**SELECTED EXTRACT**
- - -
We’re taking a retrospective look at some of the highlights of this iconic gaming franchise from the past few decades — the Final Fantasy protagonists, characters and games. So, sit back and enjoy our trip down memory lane, filled with plenty of Moogles, Espers, Chocobos, and Cids.
In any of the Final Fantasy games, you’re liable to spend tens of hours getting all the way from scrappy-young-chosen-one-on-their-first-adventure to slaying the godlike final boss. You’ll also spend all that time with a rag-tag bunch of party members, usually including teenagers, aged warriors, and strange, talkative beasts. Most importantly, you’ll usually be in control of one leading protagonist, whether it’s on the field map, the world map, or in dungeons.
Some Final Fantasy characters and protagonists have been more memorable than others, with some cementing their place in gaming culture forever. It’s hard to say what makes a good Final Fantasy protagonist or game, and we will all have our favourites, but this list is based on a few loose criteria: how memorable they are, how enjoyable the playable character was, and how good their main character arc is.
As always, results may vary. But without any further ado, let’s jump right in — starting with our favourite Final Fantasy protagonists…
15. Warrior of Light (FFI)

The OG Warrior of Light from the very first Final Fantasy game is placed here because of the sheer lack of anything substantial as a character.
- - -
**DATA BELOW**
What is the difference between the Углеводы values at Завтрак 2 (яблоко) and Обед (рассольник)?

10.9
- - -
Pull out the Final Fantasy protagonists text from above and reproduce all of it verbatim, from the opening line through the entry for Warrior of Light.

**WRITTEN RESPONSE**
We’re taking a retrospective look at some of the highlights of this iconic gaming franchise from the past few decades — the Final Fantasy protagonists, characters and games. So, sit back and enjoy our trip down memory lane, filled with plenty of Moogles, Espers, Chocobos, and Cids.
In any of the Final Fantasy games, you’re liable to spend tens of hours getting all the way from scrappy-young-chosen-one-on-their-first-adventure to slaying the godlike final boss. You’ll also spend all that time with a rag-tag bunch of party members, usually including teenagers, aged warriors, and strange, talkative beasts. Most importantly, you’ll usually be in control of one leading protagonist, whether it’s on the field map, the world map, or in dungeons.
Some Final Fantasy characters and protagonists have been more memorable than others, with some cementing their place in gaming culture forever. It’s hard to say what makes a good Final Fantasy protagonist or game, and we will all have our favourites, but this list is based on a few loose criteria: how memorable they are, how enjoyable the playable character was, and how good their main character arc is.
As always, results may vary. But without any further ado, let’s jump right in — starting with our favourite Final Fantasy protagonists…
15. Warrior of Light (FFI)

The OG Warrior of Light from the very first Final Fantasy game is placed here because of the sheer lack of anything substantial as a character.